Weichai Power Develops ECU Software for High-Pressure Common-Rail Diesel Engine In-House

While Weichai Power regularly conducts engine control research and prototyping, the company had not previously developed embedded controls and software for a large-scale, production ECU.

Weichai Power sought a methodology and development tools that are widely used in the automotive industry. At the same time, they wanted to reduce the learning curve associated with introducing new tools. They needed to recruit engineers and train them to develop and test ECU software for production before China’s National Emission Standard IV took effect.

Weichai Power adopted Model-Based Design with MATLAB^® and Simulink^® to design and implement the common-rail diesel engine ECU software. They built a production control and software team, and trained new engineers in the tools. The company also worked with MathWorks Consulting to establish on-target rapid prototyping capability that would enable Weichai group companies and customers to collaborate.

Working from system requirements, Weichai Power engineers developed an engine controller model in Simulink and Stateflow^®. They used Stateflow to model state transition logic for engine operating mode control, rail pressure control, and diagnostics routines.

During model development, they used the Model Advisor in Simulink to check compliance with modeling standards adapted from MathWorks Automotive Advisory Board (MAAB) guidelines.

Using Simulink Requirements™ the team linked textual requirements to the model elements in Simulink that implemented the requirements to ensure traceability.

In Simulink, the team created a plant model of the vehicle, after-treatment systems, and engine, including fuel, torque, intake, and exhaust subsystems. To verify the control design, they ran closed-loop simulations of the control and plant models.

They created test vectors with Simulink Design Verifier™. Used with Simulink Coverage™ and Simulink Check™ these test vectors enabled the team to identify dead logic in their model and achieve complete model coverage.

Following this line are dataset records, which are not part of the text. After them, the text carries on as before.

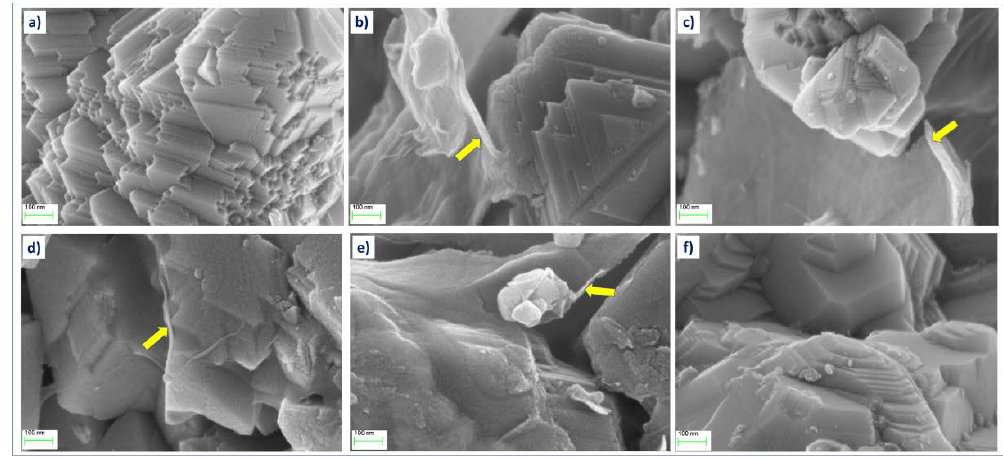
Figure 3. SEM images of ( a ) LMO powder with a various content of GO: ( b ) 1%wt., ( c ) 2%wt., ( d ) 3%wt., ( e ) 4%wt., ( f ) and 5%wt.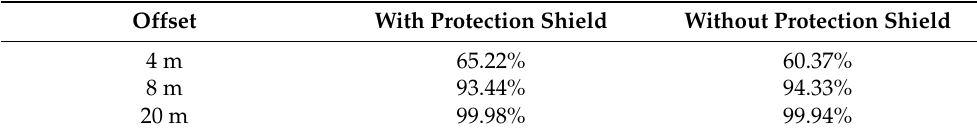
Figure 10. Numerical analysis results of settlement of pilot tunnel (point A). Table 4. Decreased rate of settlement at point A with an increase in separation distance between blasting point and protection shield.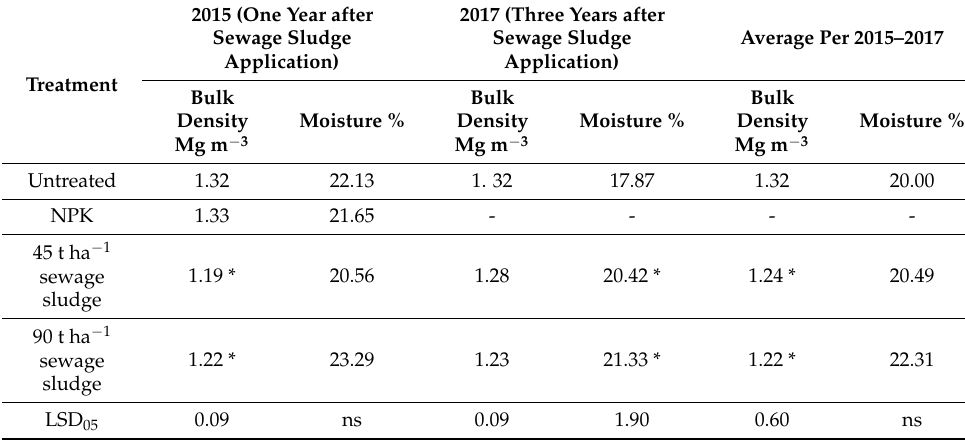
Table 4. Soil bulk density and moisture in relation to fertilization type at the common osier growing site in 2015 and 2017.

Using Fixed-Point Designer™, the engineers converted the floating-point model to fixed point by recording minimum and maximum data values during simulation and applying Fixed-Point Designer recommendations for scaling fixed-point data types.

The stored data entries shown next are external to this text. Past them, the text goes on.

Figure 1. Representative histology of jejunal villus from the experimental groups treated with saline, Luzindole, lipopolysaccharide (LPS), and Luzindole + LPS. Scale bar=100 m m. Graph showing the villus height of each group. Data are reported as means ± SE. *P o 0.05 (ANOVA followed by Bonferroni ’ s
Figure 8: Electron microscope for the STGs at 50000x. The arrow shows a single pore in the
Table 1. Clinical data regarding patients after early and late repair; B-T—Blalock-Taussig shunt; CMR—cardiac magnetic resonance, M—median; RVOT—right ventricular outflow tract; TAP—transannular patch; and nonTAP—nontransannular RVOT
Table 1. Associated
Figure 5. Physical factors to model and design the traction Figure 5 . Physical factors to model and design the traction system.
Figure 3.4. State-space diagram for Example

After comparing the floating-point and fixed-point model simulation results to verify the conversion, the team generated C code from the control model using Embedded Coder^®.

Working in Simulink they performed software-in-the-loop tests on a PC and hardware-in-the-loop tests on an ETAS^® PT-LABCAR simulator.

The team generated more than 340,000 effective lines of code for the production ECU with Embedded Coder. The generated code comprised 100% of the application software; 85% of the CAN application layer and diagnostic routines were also generated from models.

Working in MATLAB, the team developed vehicle drive cycle software, which they used for data analysis during testing of the initial production ECUs.

The common-rail diesel engine ECU is in production on heavy-duty trucks, construction machinery, and power generation equipment. Weichai Power plans to reuse the ECU design for light diesel engines.